Five-year-old Arianna Vogel took only a few bites of her yogurt before placing it on the kitchen table and turning her attention elsewhere.
"Come on, Daddy, let's go outside," she said, tugging on Indiana Pacers coach Frank Vogel's right arm.
It's Arianna and her older sister Alexa's favorite time of year with their father.
Vogel is not focusing on coming up with a defensive scheme to slow Chicago's Derrick Rose or finding a way to get Danny Granger easier shots on offense.
With the NBA lockout in full effect and no end to the labor issues in sight, Vogel's focus is on his family.
"I miss out on a lot of stuff during the season. That's why I make sure I'm helping out every possible moment I can," he said about his daughters. "Everything else is put on hold outside of my family. I have to get back and take advantage of every moment I can with them."
No longer is Vogel arriving at Conseco Fieldhouse at 6 a.m. or pulling into his driveway at home well after his family has gone to bed.
Vogel, 38, is home in time to help with homework and give the kids baths at night.
He calls himself an "assistant coach" in the morning, helping his wife of 10 years, Jenifer, make breakfast and walk the kids to the bus stop.
"I joke with Frank that when the season starts, the blinders go up," Jenifer said. "I would say the blinders are half up because he's constantly thinking. But he's more available now."
Just one of the guys
It's not uncommon for Jenifer to look through their kitchen window and see Vogel playing wiffle ball in the backyard or for him to be reliving his career at Juniata College by playing basketball against some of the neighborhood kids.
Vogel may be the hot name around the Indianapolis area after he was named coach in July after the Pacers' first playoff appearance in five years last season.
But to those who live in his Carmel neighborhood, he's simply known as Frank Vogel, the husband and father who knows the name of every kid on his street.
"You wouldn't even know he was a coach by talking to him," friend Drew Miroff said. "He acts like he's known you for 20 years when he talks to you.

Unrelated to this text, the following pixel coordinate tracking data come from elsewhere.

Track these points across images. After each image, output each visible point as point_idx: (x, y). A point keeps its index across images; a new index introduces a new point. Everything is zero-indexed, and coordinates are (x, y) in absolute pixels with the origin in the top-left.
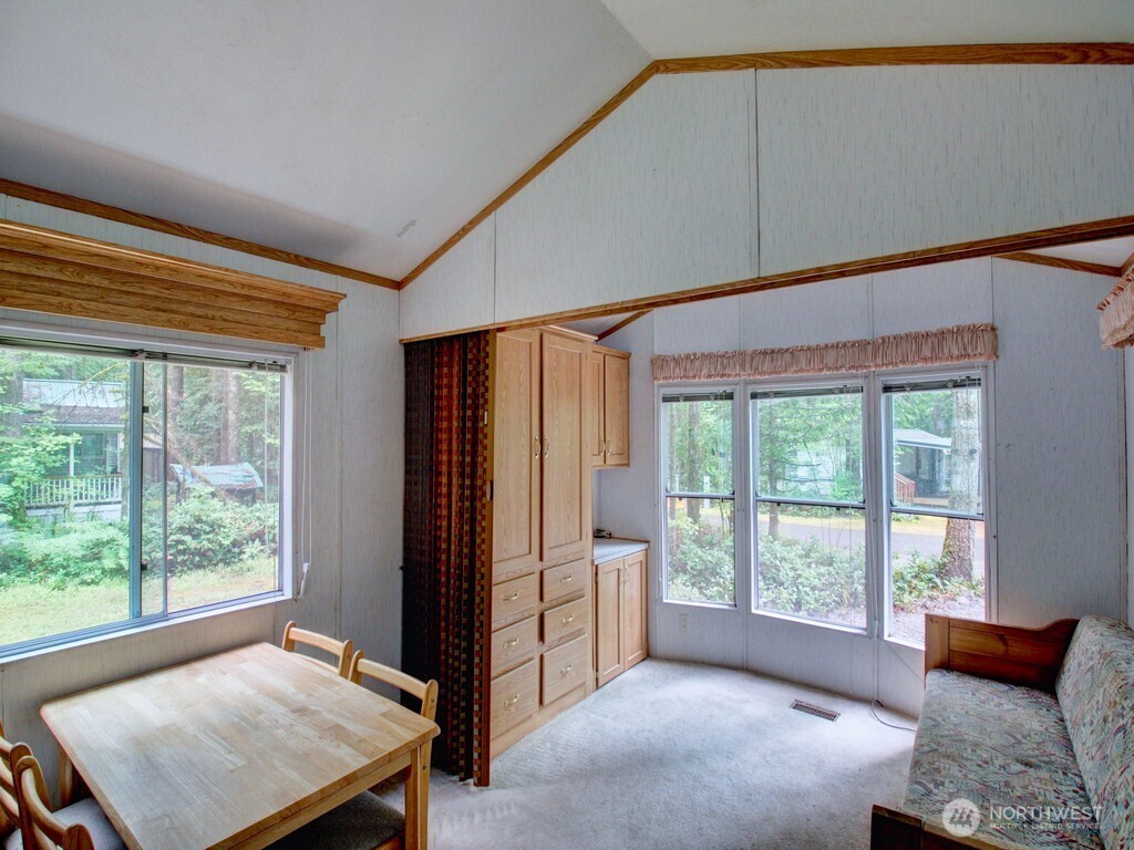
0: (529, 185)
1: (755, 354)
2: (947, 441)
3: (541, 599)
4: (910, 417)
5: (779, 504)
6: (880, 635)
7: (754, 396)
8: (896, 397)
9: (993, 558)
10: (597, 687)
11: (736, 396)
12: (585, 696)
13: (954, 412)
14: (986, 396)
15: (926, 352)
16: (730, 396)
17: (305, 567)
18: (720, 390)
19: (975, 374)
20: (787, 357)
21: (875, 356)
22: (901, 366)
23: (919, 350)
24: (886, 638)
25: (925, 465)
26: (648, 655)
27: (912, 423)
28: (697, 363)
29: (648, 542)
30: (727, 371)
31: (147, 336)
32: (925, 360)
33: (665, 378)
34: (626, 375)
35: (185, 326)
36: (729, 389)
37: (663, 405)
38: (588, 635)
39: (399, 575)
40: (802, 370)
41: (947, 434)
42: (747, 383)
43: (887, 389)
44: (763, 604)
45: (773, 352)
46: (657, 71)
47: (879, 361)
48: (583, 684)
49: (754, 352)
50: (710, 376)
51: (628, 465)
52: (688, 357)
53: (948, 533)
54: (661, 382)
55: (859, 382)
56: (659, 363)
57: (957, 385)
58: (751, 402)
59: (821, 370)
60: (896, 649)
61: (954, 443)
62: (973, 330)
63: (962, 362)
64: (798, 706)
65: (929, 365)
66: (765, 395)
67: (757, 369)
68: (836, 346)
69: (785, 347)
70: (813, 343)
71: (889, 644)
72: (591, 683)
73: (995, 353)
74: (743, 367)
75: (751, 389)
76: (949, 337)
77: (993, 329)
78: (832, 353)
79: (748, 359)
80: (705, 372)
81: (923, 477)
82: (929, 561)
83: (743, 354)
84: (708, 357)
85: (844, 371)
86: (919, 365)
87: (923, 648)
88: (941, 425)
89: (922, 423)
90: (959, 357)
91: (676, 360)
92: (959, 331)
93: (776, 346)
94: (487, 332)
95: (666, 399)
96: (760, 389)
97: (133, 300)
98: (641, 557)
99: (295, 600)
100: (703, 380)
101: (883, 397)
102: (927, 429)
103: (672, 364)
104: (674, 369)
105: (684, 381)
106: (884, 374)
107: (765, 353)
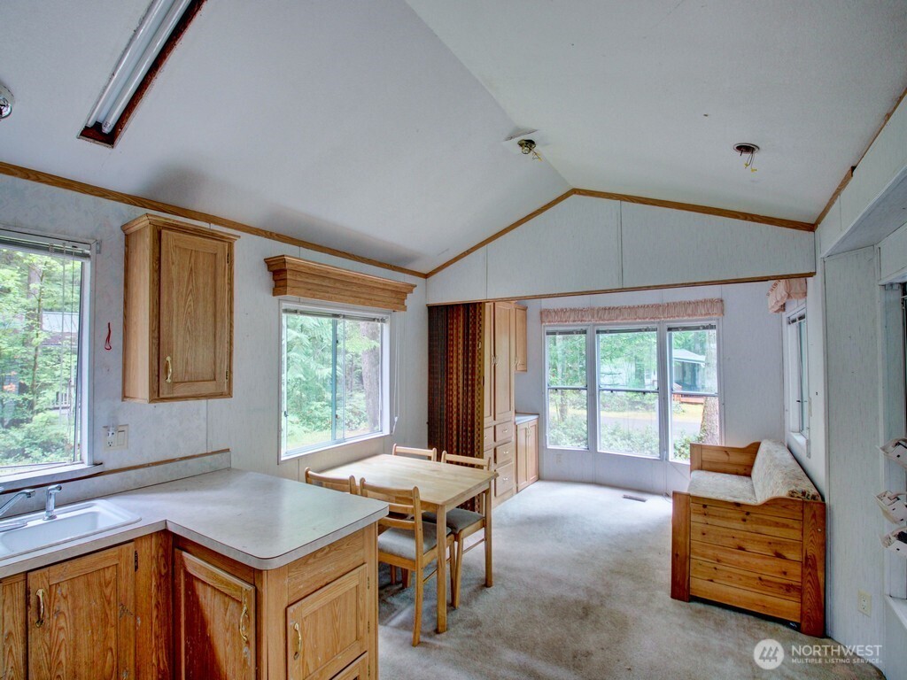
0: (507, 234)
2: (702, 358)
3: (495, 440)
4: (679, 342)
5: (612, 391)
6: (667, 459)
7: (598, 332)
8: (675, 334)
9: (723, 416)
10: (517, 492)
11: (588, 332)
12: (512, 495)
13: (707, 338)
14: (718, 334)
15: (689, 311)
16: (585, 332)
17: (396, 419)
18: (579, 328)
19: (713, 323)
21: (663, 312)
22: (677, 318)
23: (686, 310)
24: (670, 460)
25: (688, 374)
26: (539, 478)
27: (679, 345)
28: (568, 314)
29: (538, 414)
30: (584, 319)
31: (343, 308)
32: (689, 315)
33: (549, 322)
34: (525, 319)
35: (364, 304)
36: (584, 328)
37: (546, 336)
38: (513, 462)
39: (426, 426)
40: (625, 319)
41: (703, 353)
42: (595, 325)
43: (670, 329)
44: (603, 447)
45: (609, 308)
46: (575, 193)
47: (666, 315)
48: (511, 489)
49: (599, 308)
50: (574, 321)
51: (526, 371)
52: (562, 310)
53: (704, 418)
54: (546, 324)
55: (655, 326)
56: (546, 313)
57: (705, 328)
58: (596, 335)
59: (635, 319)
60: (674, 465)
61: (706, 359)
62: (712, 301)
63: (707, 317)
64: (625, 497)
65: (691, 318)
66: (605, 332)
67: (601, 318)
68: (643, 307)
69: (616, 306)
70: (631, 305)
71: (672, 463)
72: (515, 489)
73: (723, 312)
74: (593, 317)
75: (596, 328)
76: (700, 304)
77: (722, 301)
78: (641, 310)
79: (595, 312)
80: (571, 318)
81: (687, 383)
82: (691, 436)
83: (593, 309)
84: (573, 310)
85: (647, 320)
86: (685, 318)
87: (689, 464)
88: (698, 347)
89: (687, 346)
90: (706, 315)
91: (556, 312)
92: (705, 302)
93: (612, 305)
94: (481, 303)
95: (548, 334)
96: (601, 328)
97: (349, 293)
98: (535, 422)
99: (391, 435)
100: (571, 323)
101: (668, 333)
102: (690, 349)
103: (553, 314)
104: (554, 317)
105: (560, 323)
106: (668, 322)
107: (605, 309)
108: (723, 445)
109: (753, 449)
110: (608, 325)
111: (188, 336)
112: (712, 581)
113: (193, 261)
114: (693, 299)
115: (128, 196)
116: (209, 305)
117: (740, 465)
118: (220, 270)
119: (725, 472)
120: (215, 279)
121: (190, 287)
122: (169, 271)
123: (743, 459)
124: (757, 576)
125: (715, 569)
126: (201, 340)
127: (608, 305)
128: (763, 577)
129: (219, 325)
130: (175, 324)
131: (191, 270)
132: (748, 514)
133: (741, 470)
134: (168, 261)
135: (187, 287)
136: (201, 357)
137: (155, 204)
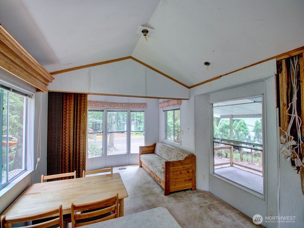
1: (110, 103)
5: (112, 132)
8: (132, 113)
9: (146, 137)
14: (145, 114)
16: (103, 111)
17: (38, 160)
18: (101, 109)
20: (116, 104)
21: (131, 105)
22: (134, 108)
28: (98, 103)
30: (104, 106)
31: (14, 84)
32: (138, 107)
33: (91, 106)
36: (103, 109)
40: (119, 107)
42: (107, 108)
45: (114, 103)
46: (131, 58)
50: (101, 106)
52: (96, 102)
54: (90, 107)
55: (127, 110)
57: (141, 111)
58: (107, 112)
59: (122, 107)
64: (119, 169)
66: (111, 111)
67: (110, 106)
68: (125, 103)
69: (116, 102)
71: (132, 154)
73: (146, 107)
74: (107, 105)
75: (107, 110)
78: (124, 104)
80: (100, 105)
83: (108, 102)
84: (100, 102)
90: (143, 107)
91: (94, 102)
94: (85, 94)
95: (89, 111)
96: (109, 110)
100: (99, 107)
101: (130, 112)
103: (93, 103)
104: (93, 104)
105: (95, 107)
106: (131, 109)
107: (112, 103)
108: (146, 146)
109: (154, 145)
110: (112, 109)
112: (175, 185)
114: (139, 102)
117: (151, 150)
119: (148, 153)
123: (151, 149)
124: (184, 179)
125: (175, 181)
127: (113, 102)
128: (185, 179)
132: (182, 163)
133: (152, 152)
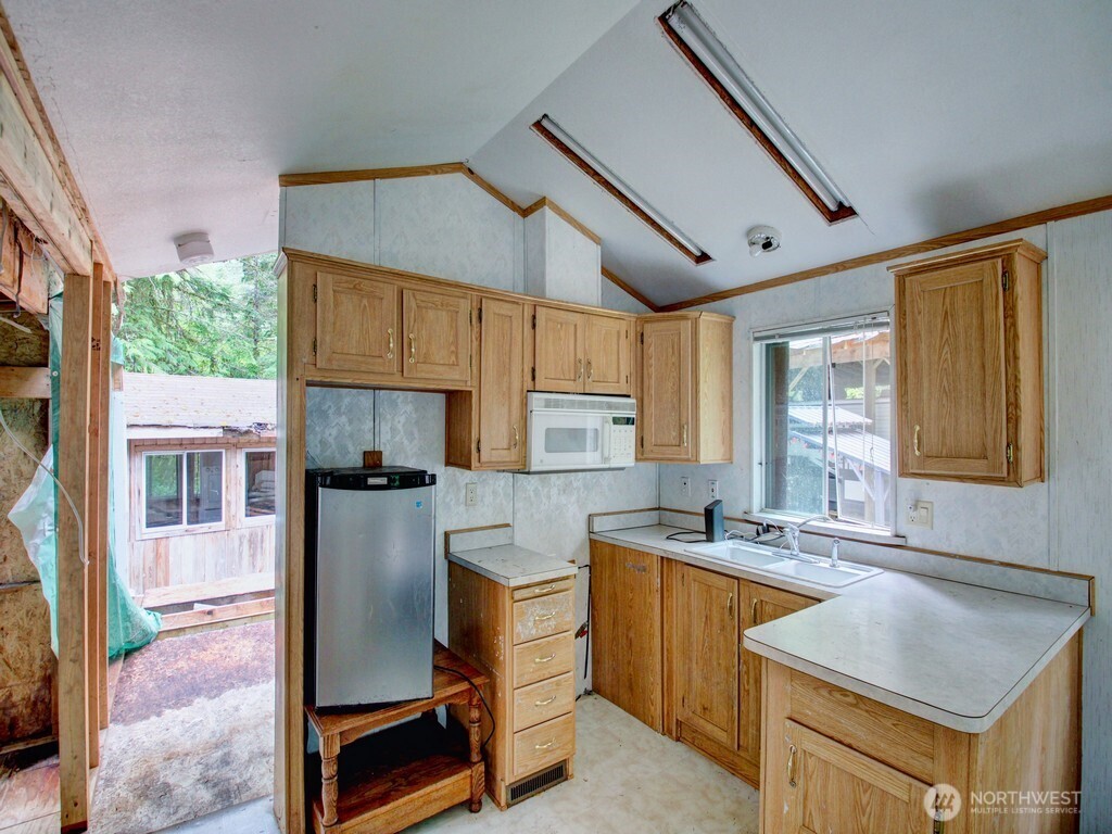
111: (944, 399)
113: (947, 300)
115: (925, 243)
116: (974, 354)
118: (989, 303)
120: (981, 315)
121: (946, 335)
122: (915, 322)
126: (963, 402)
129: (989, 380)
130: (926, 384)
131: (946, 313)
134: (913, 312)
135: (942, 337)
136: (964, 426)
137: (957, 236)
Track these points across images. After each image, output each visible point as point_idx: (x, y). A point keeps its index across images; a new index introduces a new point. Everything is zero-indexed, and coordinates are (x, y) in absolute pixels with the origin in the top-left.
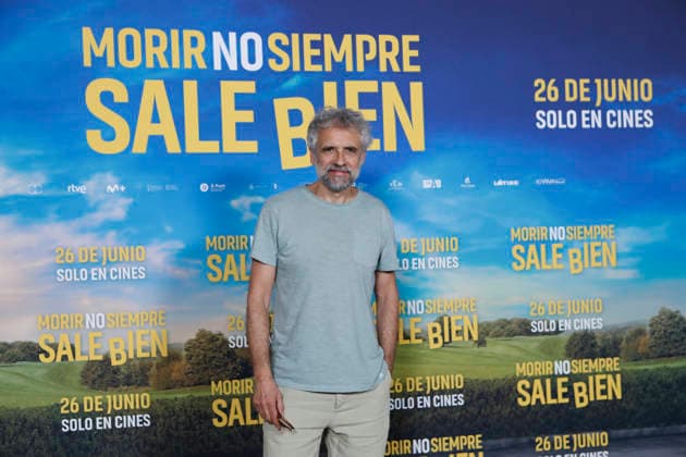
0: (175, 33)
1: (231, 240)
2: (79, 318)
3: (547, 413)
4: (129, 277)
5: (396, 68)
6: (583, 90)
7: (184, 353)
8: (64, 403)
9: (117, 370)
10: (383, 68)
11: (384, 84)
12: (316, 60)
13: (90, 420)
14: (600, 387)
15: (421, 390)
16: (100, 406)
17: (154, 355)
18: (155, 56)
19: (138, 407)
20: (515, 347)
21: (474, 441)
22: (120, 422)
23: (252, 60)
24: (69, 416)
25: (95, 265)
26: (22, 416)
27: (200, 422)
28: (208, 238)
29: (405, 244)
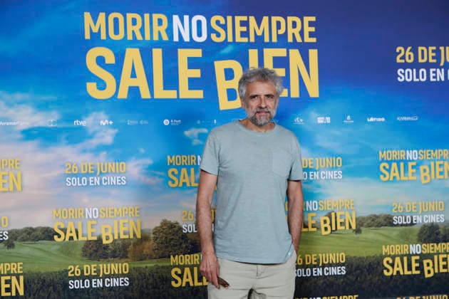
0: (147, 16)
1: (184, 159)
2: (81, 211)
3: (405, 281)
4: (115, 184)
5: (299, 40)
6: (431, 54)
7: (152, 236)
8: (71, 269)
9: (106, 247)
10: (290, 40)
11: (291, 51)
12: (244, 34)
13: (88, 281)
14: (442, 263)
15: (316, 263)
16: (95, 272)
17: (132, 237)
18: (133, 31)
19: (120, 273)
20: (383, 235)
22: (109, 282)
23: (200, 34)
24: (73, 278)
25: (92, 175)
26: (42, 278)
27: (163, 284)
28: (169, 157)
29: (305, 161)
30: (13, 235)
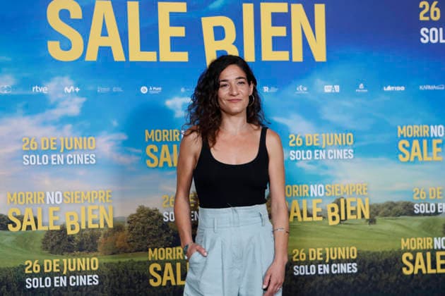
1: (166, 133)
3: (428, 281)
4: (82, 163)
7: (127, 225)
8: (29, 264)
9: (71, 238)
11: (294, 6)
13: (50, 279)
15: (322, 259)
16: (57, 268)
17: (102, 226)
19: (88, 269)
20: (403, 226)
22: (74, 281)
24: (32, 276)
25: (54, 152)
27: (139, 283)
28: (147, 132)
29: (309, 138)
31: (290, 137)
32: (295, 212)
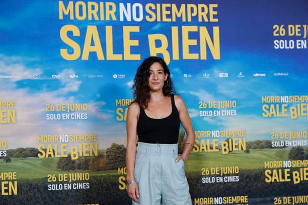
0: (102, 4)
1: (128, 101)
3: (280, 186)
4: (80, 118)
5: (206, 20)
6: (298, 30)
7: (105, 154)
8: (50, 177)
9: (74, 162)
10: (200, 20)
11: (201, 28)
12: (168, 16)
13: (62, 185)
14: (306, 174)
15: (218, 173)
16: (66, 179)
17: (91, 155)
19: (84, 179)
21: (244, 199)
22: (76, 186)
24: (51, 183)
25: (64, 112)
26: (30, 183)
27: (113, 187)
28: (117, 100)
29: (211, 104)
30: (10, 153)
31: (200, 103)
32: (203, 146)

Frank remembers what it was like to be a kid. He interacts with all the kids no matter what age they are."
The Vogel household has been the headquarters of a number of neighborhood barbecues where Vogel is the grill master. He also leads golf chipping competitions in his backyard.
"We're big backyard BBQ people, as is our whole neighborhood," Vogel said.
"It's a time to interact with everybody around us and to have a good time."
Coaching never far away
Jenifer realized what she was getting into with her future husband on their second date more than 12 years ago.
What was supposed to be dinner and a movie turned into Vogel breaking down film and Jenifer reading a magazine next to him at the Boston Celtics practice facility.
"I should have known then that he was a workaholic," Jenifer said, laughing.
"He said he felt like he didn't do his work good enough that morning. He wanted it done right."
That's still the case today.
Vogel spent most of Alexa's first soccer game yelling instructions to her from the sideline.
"Go here. Go get the ball," he constantly said to her.
Jenifer finally had to tell him to grab a seat.
"I was the nervous parent," Vogel said. "My calm demeanor at Pacers games was not evident at the game. I was on the edge of my seat. Every little play I was wincing, applauding. If there was a reaction, I was doing it."
Alexa wasn't the least bit embarrassed by her father's actions.
"I like it when he tries to help me," she said in a shy voice.
Alexa, 7, and Arianna get their dad back by beating him on Nintendo Wii or gang-tackling him when they're playing around.
"Frank is like the third child in the house," Jenifer said. "If the kids are out there in the yard, he has to go out there and be the fun dad. I'll look out there sometimes and wonder who the kid is. That's every day."
Vogel enjoys golf, bowling and going on bike rides as a family along one of the trails in their neighborhood. He also likes popping in one of his favorite DVDs that he has likely already seen dozens of times.
A native of Wildwood, N.J., he's a self-proclaimed movie junkie, especially those from the 1980s and '90s. Favorites include "Major League," "Ferris Bueller's Day Off," "Happy Gilmore," "Jerry McGuire" and "A Few Good Men."
"I could go on and on," he said. "There are a few hundred (I like)."
He even used a clip from "Rocky II" last season to get the Pacers to embrace the underdog role as they made their run to the playoffs.
Vogel had his five minutes of fame as a kid when he spun a basketball on the end of a toothbrush on David Letterman's TV show. His other hidden talent is being able to recite lines from movies word for word.
"We'll be talking about movies and he'll just start running off the lines of ones he's seen," another neighbor, Bob Boyer, said. "That's Frank for you. He's just a genuine guy, a normal guy who will strike up a conversation just as easily as he'll be seen throwing a football around with my son."